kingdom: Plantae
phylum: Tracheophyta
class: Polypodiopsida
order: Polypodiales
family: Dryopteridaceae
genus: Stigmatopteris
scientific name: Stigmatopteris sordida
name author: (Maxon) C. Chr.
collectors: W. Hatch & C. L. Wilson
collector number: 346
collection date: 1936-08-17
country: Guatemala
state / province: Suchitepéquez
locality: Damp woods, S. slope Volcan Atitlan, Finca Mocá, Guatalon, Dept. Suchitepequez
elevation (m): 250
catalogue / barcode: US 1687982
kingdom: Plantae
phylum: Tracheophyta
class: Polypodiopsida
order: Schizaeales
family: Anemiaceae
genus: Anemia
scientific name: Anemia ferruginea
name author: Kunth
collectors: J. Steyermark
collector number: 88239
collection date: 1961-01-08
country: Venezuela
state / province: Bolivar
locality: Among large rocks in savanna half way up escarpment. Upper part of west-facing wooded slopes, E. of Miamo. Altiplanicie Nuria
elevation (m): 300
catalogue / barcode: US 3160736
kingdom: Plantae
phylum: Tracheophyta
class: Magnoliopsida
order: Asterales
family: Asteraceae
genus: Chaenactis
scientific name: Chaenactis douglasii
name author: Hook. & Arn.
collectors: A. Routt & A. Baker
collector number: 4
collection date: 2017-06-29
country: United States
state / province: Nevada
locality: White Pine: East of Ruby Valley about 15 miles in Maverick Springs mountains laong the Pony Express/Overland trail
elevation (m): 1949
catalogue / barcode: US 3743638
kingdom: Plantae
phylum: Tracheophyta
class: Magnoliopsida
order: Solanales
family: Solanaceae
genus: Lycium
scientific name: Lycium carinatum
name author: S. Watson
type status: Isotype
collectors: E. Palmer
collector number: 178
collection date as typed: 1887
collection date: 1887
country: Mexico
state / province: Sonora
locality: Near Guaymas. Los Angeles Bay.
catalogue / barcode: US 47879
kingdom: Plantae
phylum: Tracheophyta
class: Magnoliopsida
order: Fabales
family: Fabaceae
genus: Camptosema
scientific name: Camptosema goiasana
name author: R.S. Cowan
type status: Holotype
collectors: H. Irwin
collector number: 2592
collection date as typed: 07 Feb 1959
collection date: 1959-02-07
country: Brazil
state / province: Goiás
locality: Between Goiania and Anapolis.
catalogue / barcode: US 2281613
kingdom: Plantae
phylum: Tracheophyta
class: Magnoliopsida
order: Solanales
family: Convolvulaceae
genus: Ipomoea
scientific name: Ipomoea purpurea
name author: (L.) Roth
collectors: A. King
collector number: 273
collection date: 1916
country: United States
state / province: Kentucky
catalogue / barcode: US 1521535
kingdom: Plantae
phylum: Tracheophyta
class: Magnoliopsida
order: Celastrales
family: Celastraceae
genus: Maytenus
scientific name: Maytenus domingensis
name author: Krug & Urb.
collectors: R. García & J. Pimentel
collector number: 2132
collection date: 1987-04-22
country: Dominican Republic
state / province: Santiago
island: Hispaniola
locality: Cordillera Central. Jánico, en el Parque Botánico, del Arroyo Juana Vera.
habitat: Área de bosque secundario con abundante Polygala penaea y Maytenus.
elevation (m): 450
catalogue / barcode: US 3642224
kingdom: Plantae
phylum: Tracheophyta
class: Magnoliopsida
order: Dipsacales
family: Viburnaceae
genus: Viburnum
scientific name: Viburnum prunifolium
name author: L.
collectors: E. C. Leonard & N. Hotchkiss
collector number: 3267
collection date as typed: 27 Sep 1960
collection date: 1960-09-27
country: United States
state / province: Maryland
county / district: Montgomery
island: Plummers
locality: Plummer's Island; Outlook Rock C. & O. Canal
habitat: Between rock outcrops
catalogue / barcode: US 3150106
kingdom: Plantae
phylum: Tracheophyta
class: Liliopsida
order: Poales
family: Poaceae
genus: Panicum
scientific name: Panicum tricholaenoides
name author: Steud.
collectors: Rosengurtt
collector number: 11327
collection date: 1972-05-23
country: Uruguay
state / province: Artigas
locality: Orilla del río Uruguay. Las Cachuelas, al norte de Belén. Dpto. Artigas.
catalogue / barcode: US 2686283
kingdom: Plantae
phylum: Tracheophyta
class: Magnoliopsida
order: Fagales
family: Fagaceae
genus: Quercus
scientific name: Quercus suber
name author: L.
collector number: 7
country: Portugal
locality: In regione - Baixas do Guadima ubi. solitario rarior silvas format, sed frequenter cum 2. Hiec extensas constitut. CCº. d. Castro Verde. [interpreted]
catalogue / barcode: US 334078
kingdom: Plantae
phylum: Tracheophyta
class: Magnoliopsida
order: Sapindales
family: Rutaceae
···
- What you need to do: Change "collector number" to "collection number" throughout the records above, and write out all their lines again with nothing else altered.

- Solution for this problem:
kingdom: Plantae
phylum: Tracheophyta
class: Polypodiopsida
order: Polypodiales
family: Dryopteridaceae
genus: Stigmatopteris
scientific name: Stigmatopteris sordida
name author: (Maxon) C. Chr.
collectors: W. Hatch & C. L. Wilson
collection number: 346
collection date: 1936-08-17
country: Guatemala
state / province: Suchitepéquez
locality: Damp woods, S. slope Volcan Atitlan, Finca Mocá, Guatalon, Dept. Suchitepequez
elevation (m): 250
catalogue / barcode: US 1687982
kingdom: Plantae
phylum: Tracheophyta
class: Polypodiopsida
order: Schizaeales
family: Anemiaceae
genus: Anemia
scientific name: Anemia ferruginea
name author: Kunth
collectors: J. Steyermark
collection number: 88239
collection date: 1961-01-08
country: Venezuela
state / province: Bolivar
locality: Among large rocks in savanna half way up escarpment. Upper part of west-facing wooded slopes, E. of Miamo. Altiplanicie Nuria
elevation (m): 300
catalogue / barcode: US 3160736
kingdom: Plantae
phylum: Tracheophyta
class: Magnoliopsida
order: Asterales
family: Asteraceae
genus: Chaenactis
scientific name: Chaenactis douglasii
name author: Hook. & Arn.
collectors: A. Routt & A. Baker
collection number: 4
collection date: 2017-06-29
country: United States
state / province: Nevada
locality: White Pine: East of Ruby Valley about 15 miles in Maverick Springs mountains laong the Pony Express/Overland trail
elevation (m): 1949
catalogue / barcode: US 3743638
kingdom: Plantae
phylum: Tracheophyta
class: Magnoliopsida
order: Solanales
family: Solanaceae
genus: Lycium
scientific name: Lycium carinatum
name author: S. Watson
type status: Isotype
collectors: E. Palmer
collection number: 178
collection date as typed: 1887
collection date: 1887
country: Mexico
state / province: Sonora
locality: Near Guaymas. Los Angeles Bay.
catalogue / barcode: US 47879
kingdom: Plantae
phylum: Tracheophyta
class: Magnoliopsida
order: Fabales
family: Fabaceae
genus: Camptosema
scientific name: Camptosema goiasana
name author: R.S. Cowan
type status: Holotype
collectors: H. Irwin
collection number: 2592
collection date as typed: 07 Feb 1959
collection date: 1959-02-07
country: Brazil
state / province: Goiás
locality: Between Goiania and Anapolis.
catalogue / barcode: US 2281613
kingdom: Plantae
phylum: Tracheophyta
class: Magnoliopsida
order: Solanales
family: Convolvulaceae
genus: Ipomoea
scientific name: Ipomoea purpurea
name author: (L.) Roth
collectors: A. King
collection number: 273
collection date: 1916
country: United States
state / province: Kentucky
catalogue / barcode: US 1521535
kingdom: Plantae
phylum: Tracheophyta
class: Magnoliopsida
order: Celastrales
family: Celastraceae
genus: Maytenus
scientific name: Maytenus domingensis
name author: Krug & Urb.
collectors: R. García & J. Pimentel
collection number: 2132
collection date: 1987-04-22
country: Dominican Republic
state / province: Santiago
island: Hispaniola
locality: Cordillera Central. Jánico, en el Parque Botánico, del Arroyo Juana Vera.
habitat: Área de bosque secundario con abundante Polygala penaea y Maytenus.
elevation (m): 450
catalogue / barcode: US 3642224
kingdom: Plantae
phylum: Tracheophyta
class: Magnoliopsida
order: Dipsacales
family: Viburnaceae
genus: Viburnum
scientific name: Viburnum prunifolium
name author: L.
collectors: E. C. Leonard & N. Hotchkiss
collection number: 3267
collection date as typed: 27 Sep 1960
collection date: 1960-09-27
country: United States
state / province: Maryland
county / district: Montgomery
island: Plummers
locality: Plummer's Island; Outlook Rock C. & O. Canal
habitat: Between rock outcrops
catalogue / barcode: US 3150106
kingdom: Plantae
phylum: Tracheophyta
class: Liliopsida
order: Poales
family: Poaceae
genus: Panicum
scientific name: Panicum tricholaenoides
name author: Steud.
collectors: Rosengurtt
collection number: 11327
collection date: 1972-05-23
country: Uruguay
state / province: Artigas
locality: Orilla del río Uruguay. Las Cachuelas, al norte de Belén. Dpto. Artigas.
catalogue / barcode: US 2686283
kingdom: Plantae
phylum: Tracheophyta
class: Magnoliopsida
order: Fagales
family: Fagaceae
genus: Quercus
scientific name: Quercus suber
name author: L.
collection number: 7
country: Portugal
locality: In regione - Baixas do Guadima ubi. solitario rarior silvas format, sed frequenter cum 2. Hiec extensas constitut. CCº. d. Castro Verde. [interpreted]
catalogue / barcode: US 334078
kingdom: Plantae
phylum: Tracheophyta
class: Magnoliopsida
order: Sapindales
family: Rutaceae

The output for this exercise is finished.